_Document section:_
From mboxrd@z Thu Jan  1 00:00:00 1970
From: Jeremy Fitzhardinge <jeremy@goop.org>
Subject: Re: xen.git branch reorg / success with 2.6.30-rc3	pv_ops
	dom0
Date: Wed, 22 Jul 2009 11:16:25 -0700
Message-ID: <4A675779.1030403@goop.org>
References: <20090522080655.GA24960@edu.joroinen.fi>	
	<20090604202656.GR24960@edu.joroinen.fi>	
	<1244197217.27370.146.camel@zakaz.uk.xensource.com>	
	<20090605112347.GY24960@edu.joroinen.fi>	
	<1244201864.27370.172.camel@zakaz.uk.xensource.com>	
	<20090605133850.GA24960@edu.joroinen.fi>	
	<1244209979.27370.188.camel@zakaz.uk.xensource.com>	
	<20090605154130.GB24960@edu.joroinen.fi>	
	<1244217948.27370.213.camel@zakaz.uk.xensource.com>	
	<1244218353.27370.216.camel@zakaz.uk.xensource.com>	
	<20090605181925.GC24960@edu.joroinen.fi>	
	<1244475935.27370.309.camel@zakaz.uk.xensource.com>	
	<1244476858.27370.325.camel@zakaz.uk.xensource.com>	
	<4A2E9BC3.4060507@goop.org>	
	<1244710938.27370.502.camel@zakaz.uk.xensource.com>
	<1244711914.27370.511.camel@zakaz.uk.xensource.com>
Mime-Version: 1.0
Content-Type: text/plain; charset=ISO-8859-15
Content-Transfer-Encoding: 7bit
Return-path: <xen-devel-bounces@lists.xensource.com>
In-Reply-To: <1244711914.27370.511.camel@zakaz.uk.xensource.com>
List-Unsubscribe: <http://lists.xensource.com/mailman/listinfo/xen-devel>,
	<mailto:xen-devel-request@lists.xensource.com?subject=unsubscribe>
List-Post: <mailto:xen-devel@lists.xensource.com>
List-Help: <mailto:xen-devel-request@lists.xensource.com?subject=help>
List-Subscribe: <http://lists.xensource.com/mailman/listinfo/xen-devel>,
	<mailto:xen-devel-request@lists.xensource.com?subject=subscribe>
Sender: xen-devel-bounces@lists.xensource.com
Errors-To: xen-devel-bounces@lists.xensource.com
To: Ian Campbell <Ian.Campbell@citrix.com>
Cc: Xen-devel <xen-devel@lists.xensource.com>
List-Id: xen-devel@lists.xenproject.org

On 06/11/09 02:18, Ian Campbell wrote:
> Pasi, to validate the theory that you are seeing races between unpinning
> and kmap_atomic_pte can you give this biguglystick approach to solving
> it a go.

_Given exercise:_ Please extend the xen-devel mailing list reply about the pv_ops dom0 branch by writing its next few lines, picking up after the quoted sentence that ends with "it a go." The listing that follows is separate material and has no connection to the email.

_Given data:_
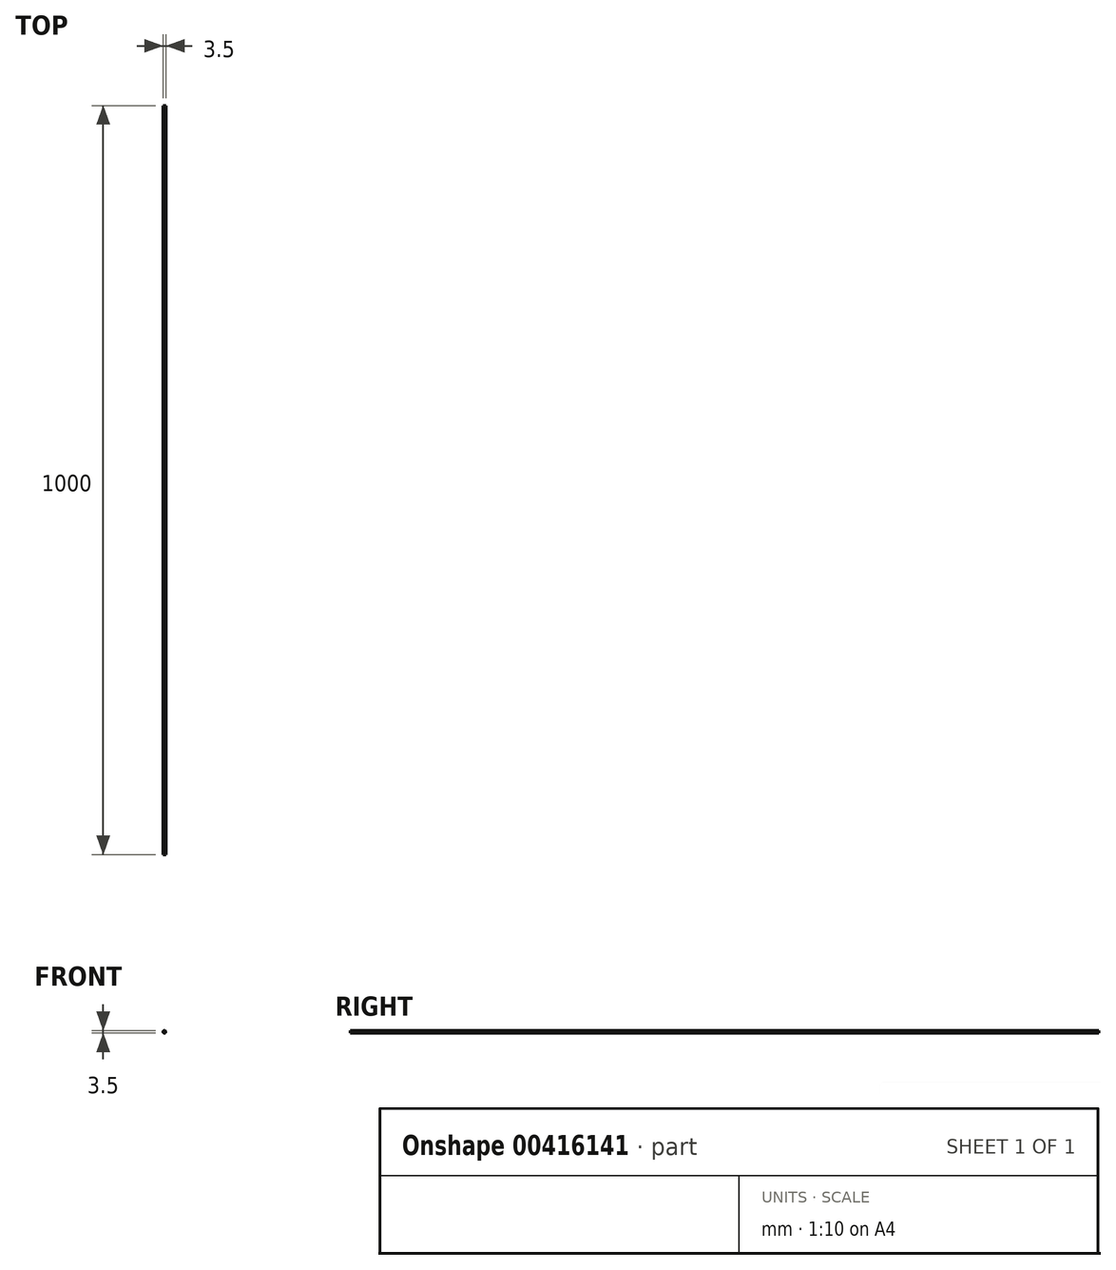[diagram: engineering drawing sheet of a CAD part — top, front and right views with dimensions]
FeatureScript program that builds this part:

_Right answer:_
>   

I gave up trying to solve this in any kind of clever way and just
decided to go with a slightly cleaned-up version of this patch. 
Unfortunately, I don't think it actually solves the problem because it
doesn't prevent unpin from happening while the page is still kmapped; it
just ends up using the spinlock as a barrier to move the race around to
some timing which is presumably mostly avoids the problem.

In principle the fix is to take the lock in xen_kmap_atomic and release
it in xen_kunmap_atomic.  Unfortunately this is pretty ugly and complex
because kmaps are 1) inherently per-cpu, and 2) there can be 2 levels of
kmapping at once.  This means that we'd need 2 per-cpu locks to allow us
to hold these locks for the mapping duration without introducing
deadlocks.  However unpin (and pin, in principle) need to take *all*
these locks to exclude kmap on all cpus.

This is total overkill, since we only really care about excluding kmap
and unpin from a given pagetable, which suggests that the locks should
be part of the mm rather than global.  Unfortunately k(un)map_atomic_pte
don't get the mm of the pagetable they're trying to pin, and I don't
think we can assume its the current mm.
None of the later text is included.